Она сидит за лобовым стеклом и смотрит на меня, и у неё приоткрыты губы, и я вижу это даже через отсвет солнца на стекле, и мне требуется вся выдержка, которая у меня есть, чтобы не остановиться посреди шага и не заржать. Потому что жизнь — смешная штука.
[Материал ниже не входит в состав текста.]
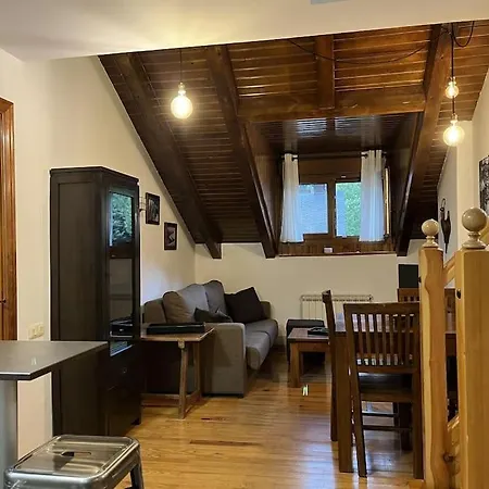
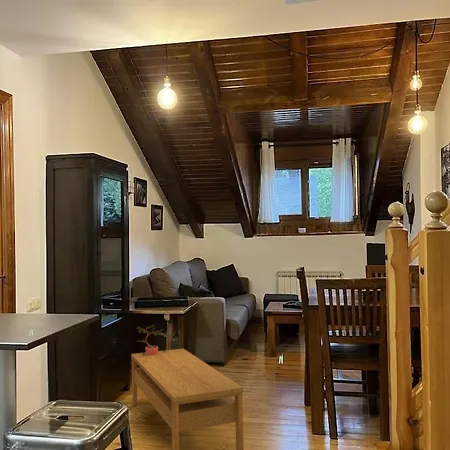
+ coffee table [130,348,245,450]
+ potted plant [136,324,178,355]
Двенадцать часов назад я сидел на лавке и думал, что больше её не увижу, и что это к лучшему, и что ни во что я не впишусь, — а теперь она здесь, на моей мойке, и смотрит на меня так, как ночью не смотрела, потому что ночью на мне был шлем и она видела только голос.

А сейчас она видит всё.

И я вижу всё. Я вижу, как она сидит — чуть подавшись вперёд, руки на коленях, волосы распущены, — и она не в тёмной фигуре под фонарём, она в утреннем свете, и это совсем другой человек. То есть тот же, но — больше. Подробнее. Я вижу её глаза — тёмные, большие, — и скулы, и как прядь волос лежит на ключице, и мне хочется подойти ближе, чтобы рассмотреть лучше, но я уже и так иду к ней, и у меня в голове одновременно три мысли.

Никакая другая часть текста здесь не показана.